## Task to complete:
Retype the following data exactly, but leave its pictures out.

## Data provided:
+++

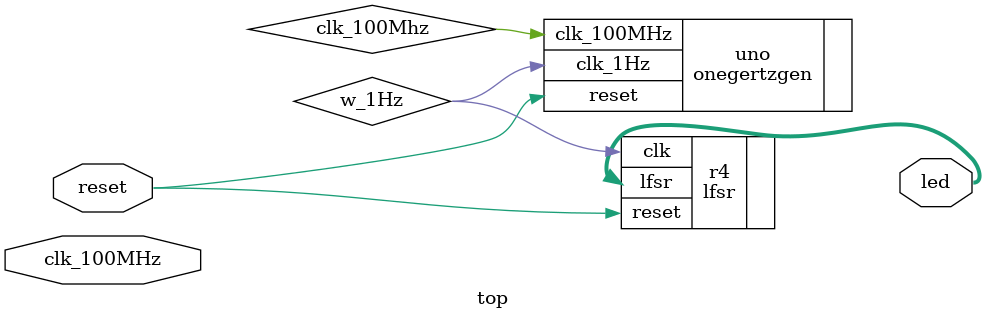
<source format=v>
`timescale 1ns / 1ps


module top
(
input clk_100MHz,
    input reset,
    output [3:0] led
    );
    wire w_1Hz;
    lfsr r4(
        .clk(w_1Hz),
        .reset(reset),
        .lfsr(led)
    );
    onegertzgen uno(
        .clk_100MHz(clk_100Mhz),
        .reset(reset),
        .clk_1Hz(w_1Hz)
    );
endmodule

</source>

+++

## Solution:
<source format=v>
`timescale 1ns / 1ps


module top
(
input clk_100MHz,
    input reset,
    output [3:0] led
    );
    wire w_1Hz;
    lfsr r4(
        .clk(w_1Hz),
        .reset(reset),
        .lfsr(led)
    );
    onegertzgen uno(
        .clk_100MHz(clk_100Mhz),
        .reset(reset),
        .clk_1Hz(w_1Hz)
    );
endmodule

</source>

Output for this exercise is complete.